Nelle note di regia la Tempesta ha raccontato di come sia nato questo film: «l’idea del film Pane e Burlesque l’ho avuta qualche anno fa, per la precisione nel 2010. Avevo voglia di scrivere e girare per il cinema una commedia sullo stile di Full Monty, ma tutta al femminile. Volevo sperimentare sulla carta e a livello visivo il social-comedy, un genere che, nell’ultimo decennio, ha trovato molto spazio e riconoscimenti, soprattutto all’estero. Mi aveva sempre affascinato il mondo del Burlesque e il suo immaginario, legato ad un meraviglioso universo femminile, dove bustini, calze e culotte dominano con charme, disegnando con eleganza la sfera dell’eros». Tuttavia, aggiunge la regista: «il mio intento non era esclusivamente quello di realizzare un film sul Burlesque e su ciò che esso rappresenta: volevo raccontare la realtà italiana, la crisi economica e di identità che stiamo affrontando, con le sue difficoltà e le nuove sfide con le quali ognuno di noi è chiamato a cimentarsi. Soprattutto, volevo dar voce al mondo femminile e al ruolo della donna all’interno della famiglia e della società contemporanea, rivelandone le fragilità e le potenzialità.
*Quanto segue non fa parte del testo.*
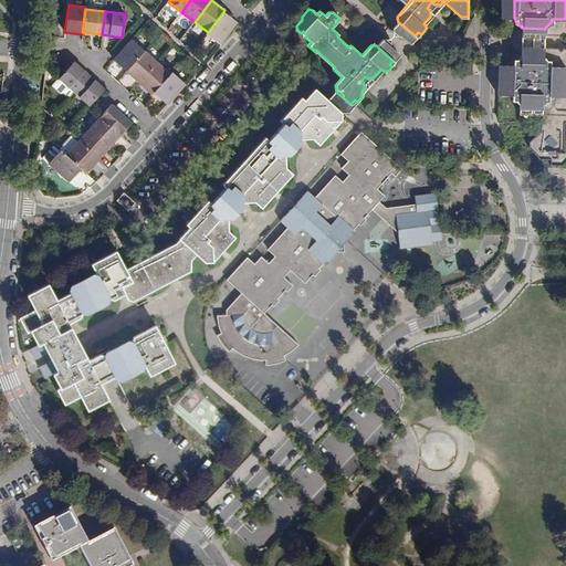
[(236,23),(222,13),(208,32),(206,34),(219,44),(236,23)]
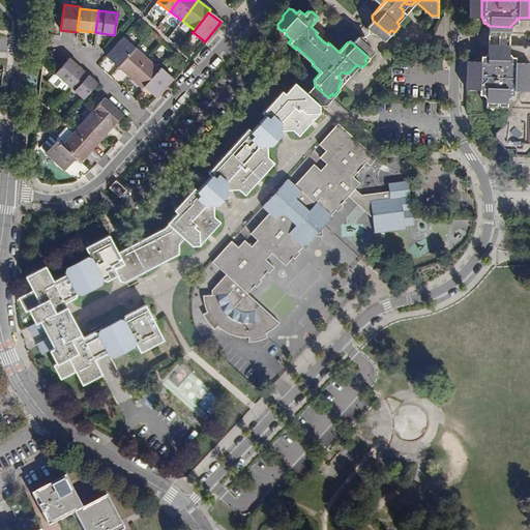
[(490,38),(489,53),(490,52),(509,53),(509,46),(509,38),(510,27),(490,26),(490,38)]
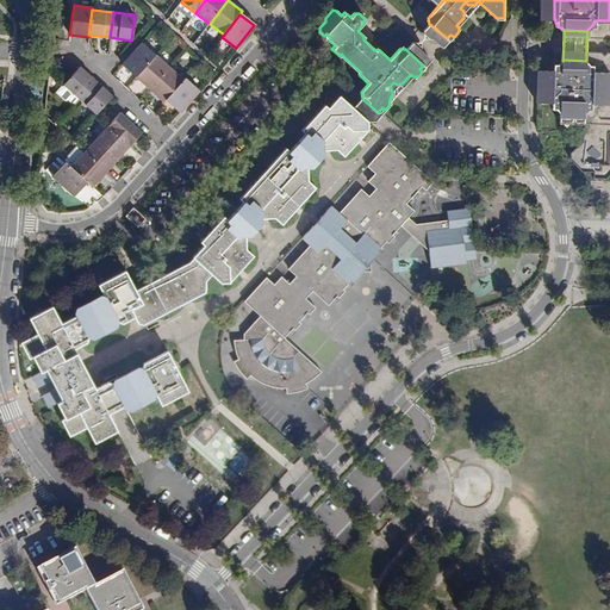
[(120,64),(135,78),(155,55),(141,43),(120,64)]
Per questo motivo, ho cercato di raccontare delle donne vere, forse goffe ma senza dubbio coraggiose, che si rimboccano le maniche e scommettono sulle loro capacità, superando ostacoli e difficoltà, prendendo in mano le redini della propria vita. Sono donne che affrontano le sfide senza tirarsi mai indietro, compiendo scelte controcorrente ma credendoci sempre, fino in fondo. E proprio grazie al Burlesque, ognuna di loro riuscirà a riscoprire se stessa, trasformando i punti deboli in punti di forza, e riuscendo a riscattare il proprio destino in un paese del Sud Italia che fa i conti con la crisi e la chiusura delle fabbriche».

Dunque, Sabrina Impacciatore, Laura Chiatti, Edoardo Leo, Marco Bonini, Fabrizio Buonpastore, Domenico Fortunato, Caterina Guzzanti, Michela Andreozzi, Giovanna Rei vi aspettano al cinema con Pane e Burlesque!